What does the word bring to mind?

It’s just three letters, and the “i” is pretty skinny. But the word can really generate a lot of heat.

Sin, Sinner, Sinful…

To be honest? I kind of like it. It makes me laugh. It brings to mind Dana Carvey’s Church Lady. It sounds decadent like Sin City. Anyone up for Vegas after this? Or once there was Sinful Chocolate Cake on a menu. HummmmBaby, if that cake was wrong, I didn’t wanna’ be right.

But the word can provoke other reactions too. It has a lot to do with tone and delivery. When it’s bellowed through a microphone, accompanied with a pointed finger or filled to the brim with so much condemnation that big gooey bits of judgement drip off  like dog slobber, well, then I don’t like the word at all.

And I don’t laugh one single bit. I sort of wince. My eyes get all squinty. My breath only goes about chest level instead of all the way deep.

I’ve heard the word used like that plenty.

My friend, Heather Kopp, had a post last week on her blog that prompted my thoughts about this.

How do you define sin? Is it a laundry list of dos and don’ts? Is it the same for everyone or does it vary person by person?

I participated in a program one time that used a definition I had never heard before:

That which separates you from a loving relationship with God.

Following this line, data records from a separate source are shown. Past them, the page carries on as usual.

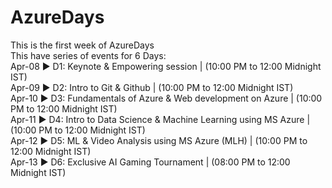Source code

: # AzureDays
This is the first week of AzureDays  
This have series of events for 6 Days: <br />
Apr-08 ▶ D1: Keynote & Empowering session | (10:00 PM to 12:00 Midnight IST)<br />
Apr-09 ▶ D2: Intro to Git & Github | (10:00 PM to 12:00 Midnight IST) <br />
Apr-10 ▶ D3: Fundamentals of Azure & Web development on Azure | (10:00 PM to 12:00 Midnight IST)<br />
Apr-11 ▶ D4: Intro to Data Science & Machine Learning using MS Azure | (10:00 PM to 12:00 Midnight IST)<br />
Apr-12 ▶ D5: ML & Video Analysis using MS Azure (MLH) | (10:00 PM to 12:00 Midnight IST)<br />
Apr-13 ▶ D6: Exclusive AI Gaming Tournament | (08:00 PM to 12:00 Midnight IST)<br />
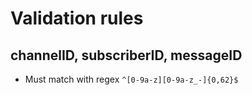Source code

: # Validation rules

## channelID, subscriberID, messageID

- Must match with regex `^[0-9a-z][0-9a-z_-]{0,62}$`
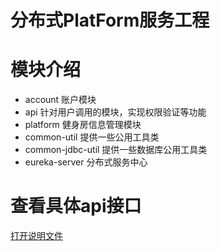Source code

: # 分布式PlatForm服务工程

# 模块介绍
- account 账户模块
- api 针对用户调用的模块，实现权限验证等功能
- platform 健身房信息管理模块
- common-util 提供一些公用工具类
- common-jdbc-util 提供一些数据库公用工具类
- eureka-server 分布式服务中心

# 查看具体api接口
[打开说明文件](API_README.md)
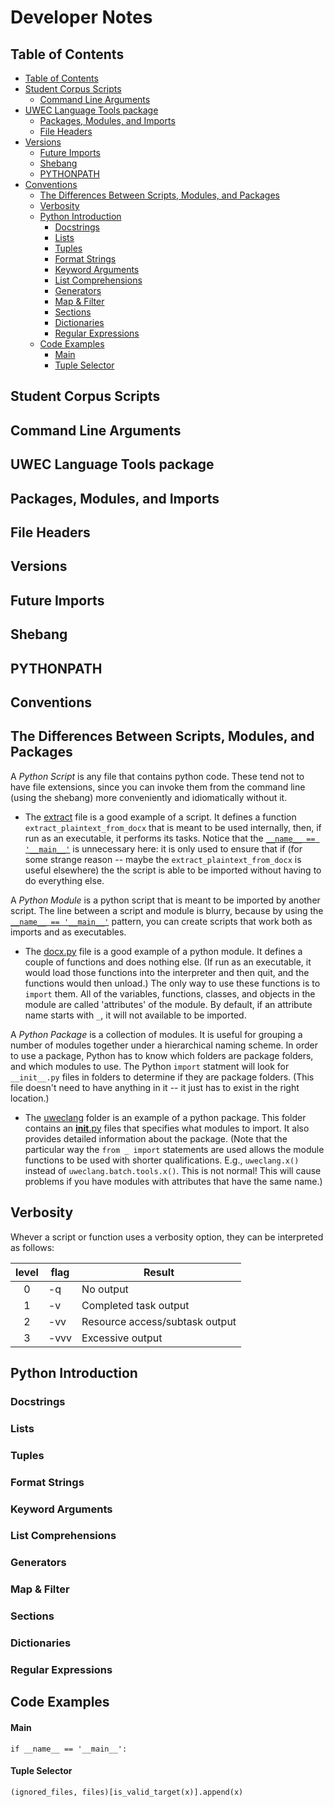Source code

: Developer Notes
===============

Table of Contents
-----------------

* [Table of Contents](#table-of-contents)
* [Student Corpus Scripts](#student-corpus-scripts)
  * [Command Line Arguments](#command-line-arguments)
* [UWEC Language Tools package](#uwec-language-tools-package)
  * [Packages, Modules, and Imports](#packages,-modules,-and-imports)
  * [File Headers](#file-headers)
* [Versions](#versions)
  * [Future Imports](#future-imports)
  * [Shebang](#shebang)
  * [PYTHONPATH](#pythonpath)
* [Conventions](#conventions)
  * [The Differences Between Scripts, Modules, and Packages](#the-differences-between-scripts,-modules,-and-packages)
  * [Verbosity](#verbosity)
  * [Python Introduction](#python-introduction)
    * [Docstrings](#docstrings)
    * [Lists](#lists)
    * [Tuples](#tuples)
    * [Format Strings](#format-strings)
    * [Keyword Arguments](#keyword-arguments)
    * [List Comprehensions](#list-comprehensions)
    * [Generators](#generators)
    * [Map & Filter](#map-&-filter)
    * [Sections](#sections)
    * [Dictionaries](#dictionaries)
    * [Regular Expressions](#regular-expressions)
  * [Code Examples](#code-examples)
    * [Main](#main)
    * [Tuple Selector](#tuple-selector)


Student Corpus Scripts
----------------------

## Command Line Arguments

UWEC Language Tools package
---------------------------

## Packages, Modules, and Imports

## File Headers

Versions
--------
## Future Imports

## Shebang

## PYTHONPATH

Conventions
-----------

## The Differences Between Scripts, Modules, and Packages

A *Python Script* is any file that contains python code. These tend not to have file extensions, since you can invoke them from the command line (using the shebang) more conveniently and idiomatically without it.

* The [extract](scripts/extract) file is a good example of a script. It defines a function `extract_plaintext_from_docx` that is meant to be used internally, then, if run as an executable, it performs its tasks. Notice that the [`__name__ == '__main__'`](#main) is unnecessary here: it is only used to ensure that if (for some strange reason -- maybe the `extract_plaintext_from_docx` is useful elsewhere) the the script is able to be imported without having to do everything else.

A *Python Module* is a python script that is meant to be imported by another script. The line between a script and module is blurry, because by using the [`__name__ == '__main__'`](#main) pattern, you can create scripts that work both as imports and as executables.

* The [docx.py](uweclang/binary/docx.py) file is a good example of a python module. It defines a couple of functions and does nothing else. (If run as an executable, it would load those functions into the interpreter and then quit, and the functions would then unload.) The only way to use these functions is to `import` them. All of the variables, functions, classes, and objects in the module are called 'attributes' of the module. By default, if an attribute name starts with `_`, it will not available to be imported.

A *Python Package* is a collection of modules. It is useful for grouping a number of modules together under a hierarchical naming scheme. In order to use a package, Python has to know which folders are package folders, and which modules to use. The Python `import` statment will look for `__init__.py` files in folders to determine if they are package folders. (This file doesn't need to have anything in it -- it just has to exist in the right location.) 

* The [uweclang](#uweclang) folder is an example of a python package. This folder contains an [__init__.py](#uweclang/__init__.py) files that specifies what modules to import. It also provides detailed information about the package. (Note that the particular way the `from _ import` statements are used allows the module functions to be used with shorter qualifications. E.g., `uweclang.x()` instead of `uweclang.batch.tools.x()`. This is not normal! This will cause problems if you have modules with attributes that have the same name.)

## Verbosity

Whever a script or function uses a verbosity option, they can be interpreted as follows:

| level | flag | Result                         |
|:-----:|------|--------------------------------|
| 0     | -q   | No output                      |
| 1     | -v   | Completed task output          |
| 2     | -vv  | Resource access/subtask output |
| 3     | -vvv | Excessive output               |

## Python Introduction

### Docstrings
### Lists
### Tuples
### Format Strings
### Keyword Arguments
### List Comprehensions
### Generators
### Map & Filter
### Sections
### Dictionaries
### Regular Expressions

## Code Examples

#### Main

    if __name__ == '__main__':

#### Tuple Selector

    (ignored_files, files)[is_valid_target(x)].append(x)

No name calling. No blame. No lists. No judgement. Just a shorthand label for the STUFF. The STUFF in your way of feeling connected to God. To God who wants to walk through the Garden with you. God who wants you to stop shrieking about the wind and enjoy the boat ride. God.

Ohhhhhhh… I don’t know if that definition will help anyone pass theology 101, but it sure helped me get over my issue with those three little letters and focus on the important parts.

And it turns out that chocolate cake wasn’t sinful  because it tasted DIVINE.

Okay, really though, using this definition was like taking a pin to the over-inflated balloon that was pressing me up against the wall. All that extra hot air from the blowhards was released and I could breathe to the deep places. I could look at my stuff and deal with it because I wasn’t in a corner cringing, panting and all squinty-eyed.

Using this definition wasn’t any sort of get-out-of-hell-free card though. Using this definition of sin goes beyond any lists. You can’t sit around with your back ramrod straight and say, Well, I don’t do THAT, so I’m just fine.

Using the definition of sin as anything that separates you from God makes you look at everything. In all the nooks, crannies and under the rugs. Because it’s not about a list or feeling safe, it’s about getting to the best part: a loving relationship with God.